== Selected extract ==
○ ○ ○ ○ ○ ○ ○

Recovery Paths for Latin America and the Caribbean: Multilateral Partnerships for Building Beyond the Post-COVID Recovery
As one of the most vulnerable regions in the world, the effects of the COVID-19 pandemic were particularly amplified in the Latin America and the Caribbean (LAC) region. Health systems struggled to cope. The virus ran rampant throughout the region, leaving a disproportionate number of victims compared to other regions, and unveiling a range of structural weaknesses in the underresourced health sector, including financing, health information systems and service provision capacity.
As part of their efforts to minimize the spread of the virus, governments in the region-imposed lockdowns that halted local and international mobility, causing a range of grave economic and social effects that amplified existing vulnerabilities. The volume of exported goods decreased by 20 percent, while imports decreased by 25 percent. Estimates from the United Nations Economic Commission for Latin America and the Caribbean (ECLAC) and UNICEF predict a loss of 8.5 million jobs. Poverty in the region is expected to sharply increase between +4 percent and +7 percent, with children hit disproportionately hard.

○ ○ ○ ○ ○ ○ ○

== Data excerpts ==
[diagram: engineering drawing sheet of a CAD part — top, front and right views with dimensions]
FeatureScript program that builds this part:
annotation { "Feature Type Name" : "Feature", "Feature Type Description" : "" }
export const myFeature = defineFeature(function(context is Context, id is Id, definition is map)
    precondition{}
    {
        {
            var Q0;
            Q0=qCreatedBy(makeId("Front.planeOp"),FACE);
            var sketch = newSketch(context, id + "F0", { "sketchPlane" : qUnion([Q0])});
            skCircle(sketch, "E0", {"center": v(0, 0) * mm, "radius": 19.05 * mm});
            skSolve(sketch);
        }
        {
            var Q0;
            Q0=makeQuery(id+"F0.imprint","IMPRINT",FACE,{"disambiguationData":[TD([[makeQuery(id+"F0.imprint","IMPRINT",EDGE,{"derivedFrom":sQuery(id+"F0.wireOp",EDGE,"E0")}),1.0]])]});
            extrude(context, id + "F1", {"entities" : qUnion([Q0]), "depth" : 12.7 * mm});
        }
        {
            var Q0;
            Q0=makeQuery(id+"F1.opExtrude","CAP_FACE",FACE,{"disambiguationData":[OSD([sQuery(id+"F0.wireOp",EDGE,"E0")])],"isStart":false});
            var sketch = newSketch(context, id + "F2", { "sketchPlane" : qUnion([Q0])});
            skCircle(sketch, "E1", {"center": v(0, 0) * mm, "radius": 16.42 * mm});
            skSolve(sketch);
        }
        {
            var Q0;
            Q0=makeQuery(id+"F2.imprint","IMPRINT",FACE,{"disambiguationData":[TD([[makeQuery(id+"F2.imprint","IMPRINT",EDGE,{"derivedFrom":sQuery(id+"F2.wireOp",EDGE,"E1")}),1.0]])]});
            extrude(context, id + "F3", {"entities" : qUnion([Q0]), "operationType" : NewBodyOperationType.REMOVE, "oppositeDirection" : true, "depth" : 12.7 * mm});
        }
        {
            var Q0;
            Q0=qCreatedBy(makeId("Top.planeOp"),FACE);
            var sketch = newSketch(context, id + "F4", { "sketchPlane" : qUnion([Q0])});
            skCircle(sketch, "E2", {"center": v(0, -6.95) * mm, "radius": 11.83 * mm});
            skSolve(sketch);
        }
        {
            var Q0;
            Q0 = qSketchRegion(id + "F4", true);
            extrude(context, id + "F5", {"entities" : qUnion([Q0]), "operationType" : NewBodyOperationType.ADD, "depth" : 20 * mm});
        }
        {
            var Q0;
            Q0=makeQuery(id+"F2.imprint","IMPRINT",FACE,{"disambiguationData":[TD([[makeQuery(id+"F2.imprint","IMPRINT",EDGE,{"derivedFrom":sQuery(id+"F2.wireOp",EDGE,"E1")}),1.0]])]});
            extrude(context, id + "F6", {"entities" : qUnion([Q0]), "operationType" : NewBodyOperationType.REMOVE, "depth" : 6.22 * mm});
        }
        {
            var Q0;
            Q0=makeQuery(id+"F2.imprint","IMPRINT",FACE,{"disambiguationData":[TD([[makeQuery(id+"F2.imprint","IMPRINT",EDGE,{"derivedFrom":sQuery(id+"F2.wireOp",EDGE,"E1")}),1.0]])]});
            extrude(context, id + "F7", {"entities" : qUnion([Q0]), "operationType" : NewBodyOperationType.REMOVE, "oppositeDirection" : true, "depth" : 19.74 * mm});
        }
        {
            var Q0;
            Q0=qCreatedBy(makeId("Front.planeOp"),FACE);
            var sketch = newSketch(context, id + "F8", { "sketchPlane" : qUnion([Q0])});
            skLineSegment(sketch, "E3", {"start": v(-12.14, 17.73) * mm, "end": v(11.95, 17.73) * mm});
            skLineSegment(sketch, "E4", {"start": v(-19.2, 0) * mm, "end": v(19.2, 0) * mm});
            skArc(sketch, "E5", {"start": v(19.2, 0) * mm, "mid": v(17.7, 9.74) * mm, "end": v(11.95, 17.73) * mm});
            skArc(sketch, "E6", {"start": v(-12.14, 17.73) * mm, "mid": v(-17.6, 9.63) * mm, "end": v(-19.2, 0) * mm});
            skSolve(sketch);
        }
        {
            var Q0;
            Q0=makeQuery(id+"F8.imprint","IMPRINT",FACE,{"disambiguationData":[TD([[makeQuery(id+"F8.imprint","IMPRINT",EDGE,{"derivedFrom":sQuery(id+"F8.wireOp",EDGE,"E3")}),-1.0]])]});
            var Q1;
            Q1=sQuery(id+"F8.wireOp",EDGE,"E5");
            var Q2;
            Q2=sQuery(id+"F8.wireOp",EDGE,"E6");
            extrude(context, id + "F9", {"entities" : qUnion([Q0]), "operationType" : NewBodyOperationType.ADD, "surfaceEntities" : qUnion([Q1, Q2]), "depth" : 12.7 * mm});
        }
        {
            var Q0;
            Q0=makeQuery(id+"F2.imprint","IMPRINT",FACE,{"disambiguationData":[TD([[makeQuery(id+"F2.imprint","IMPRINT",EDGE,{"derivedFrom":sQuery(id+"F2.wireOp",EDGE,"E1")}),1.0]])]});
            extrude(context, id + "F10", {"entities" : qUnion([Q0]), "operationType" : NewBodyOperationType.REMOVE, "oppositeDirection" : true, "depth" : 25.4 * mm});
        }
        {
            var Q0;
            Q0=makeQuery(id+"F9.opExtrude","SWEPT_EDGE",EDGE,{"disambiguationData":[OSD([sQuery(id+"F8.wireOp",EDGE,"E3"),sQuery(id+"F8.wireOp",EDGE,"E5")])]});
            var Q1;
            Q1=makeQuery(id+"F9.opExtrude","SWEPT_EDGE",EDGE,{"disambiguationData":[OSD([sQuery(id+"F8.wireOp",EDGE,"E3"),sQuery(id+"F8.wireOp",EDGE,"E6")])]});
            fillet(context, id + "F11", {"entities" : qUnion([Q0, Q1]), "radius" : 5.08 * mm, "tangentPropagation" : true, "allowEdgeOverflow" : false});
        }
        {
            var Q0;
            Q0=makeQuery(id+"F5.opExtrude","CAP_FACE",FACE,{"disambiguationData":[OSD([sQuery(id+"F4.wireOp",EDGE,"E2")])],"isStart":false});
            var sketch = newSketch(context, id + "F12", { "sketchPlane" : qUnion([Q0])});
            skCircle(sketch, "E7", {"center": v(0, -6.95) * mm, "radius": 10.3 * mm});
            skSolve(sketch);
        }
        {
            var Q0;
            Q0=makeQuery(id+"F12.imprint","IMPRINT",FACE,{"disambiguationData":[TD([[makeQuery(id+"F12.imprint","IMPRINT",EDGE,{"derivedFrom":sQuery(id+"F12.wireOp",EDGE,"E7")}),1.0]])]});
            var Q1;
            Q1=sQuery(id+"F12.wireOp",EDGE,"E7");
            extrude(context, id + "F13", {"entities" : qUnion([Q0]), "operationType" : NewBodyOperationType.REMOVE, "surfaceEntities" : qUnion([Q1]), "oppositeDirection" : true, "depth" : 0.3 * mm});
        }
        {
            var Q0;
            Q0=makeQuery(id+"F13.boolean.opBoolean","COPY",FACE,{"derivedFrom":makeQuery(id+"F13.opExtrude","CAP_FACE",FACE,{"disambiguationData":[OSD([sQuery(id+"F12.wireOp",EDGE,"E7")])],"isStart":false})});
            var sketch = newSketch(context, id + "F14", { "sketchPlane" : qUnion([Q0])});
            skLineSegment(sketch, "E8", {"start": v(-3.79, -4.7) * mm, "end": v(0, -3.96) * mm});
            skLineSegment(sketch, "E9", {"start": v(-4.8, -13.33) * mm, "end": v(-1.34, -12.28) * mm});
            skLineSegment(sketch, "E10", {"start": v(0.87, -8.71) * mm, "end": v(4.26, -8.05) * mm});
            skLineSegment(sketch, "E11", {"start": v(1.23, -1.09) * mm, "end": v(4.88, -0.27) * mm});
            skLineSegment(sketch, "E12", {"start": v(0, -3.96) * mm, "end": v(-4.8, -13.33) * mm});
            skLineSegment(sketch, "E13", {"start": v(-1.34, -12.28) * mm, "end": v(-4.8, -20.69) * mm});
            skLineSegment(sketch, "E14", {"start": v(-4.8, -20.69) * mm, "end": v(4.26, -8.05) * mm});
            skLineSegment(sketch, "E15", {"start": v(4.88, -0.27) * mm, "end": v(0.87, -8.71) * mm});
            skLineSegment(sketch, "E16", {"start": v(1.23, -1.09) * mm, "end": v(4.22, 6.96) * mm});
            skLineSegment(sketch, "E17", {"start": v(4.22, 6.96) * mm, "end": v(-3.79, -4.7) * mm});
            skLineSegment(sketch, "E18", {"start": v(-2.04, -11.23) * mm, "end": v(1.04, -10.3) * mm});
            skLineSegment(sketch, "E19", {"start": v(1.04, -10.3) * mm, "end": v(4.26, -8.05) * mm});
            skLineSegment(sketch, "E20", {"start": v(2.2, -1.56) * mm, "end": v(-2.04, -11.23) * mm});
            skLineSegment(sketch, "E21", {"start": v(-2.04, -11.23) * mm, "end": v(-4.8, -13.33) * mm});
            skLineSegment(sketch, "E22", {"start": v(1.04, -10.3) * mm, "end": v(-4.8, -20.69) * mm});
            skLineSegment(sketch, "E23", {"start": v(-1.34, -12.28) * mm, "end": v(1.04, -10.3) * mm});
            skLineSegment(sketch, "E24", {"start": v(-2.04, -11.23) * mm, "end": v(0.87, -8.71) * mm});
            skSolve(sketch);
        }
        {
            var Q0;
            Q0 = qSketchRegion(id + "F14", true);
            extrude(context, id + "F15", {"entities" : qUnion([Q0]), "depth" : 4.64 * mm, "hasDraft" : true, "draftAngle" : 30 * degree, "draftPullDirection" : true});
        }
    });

○ ○ ○ ○ ○ ○ ○

== Requirement ==
Render this sentence from the text above on COVID-19 recovery in Latin America and the Caribbean in Spanish: "The volume of exported goods decreased by 20 percent, while imports decreased by 25 percent."

== Task output ==
El volumen de bienes exportados disminuyó un 20 por ciento, mientras que las importaciones disminuyeron un 25 por ciento.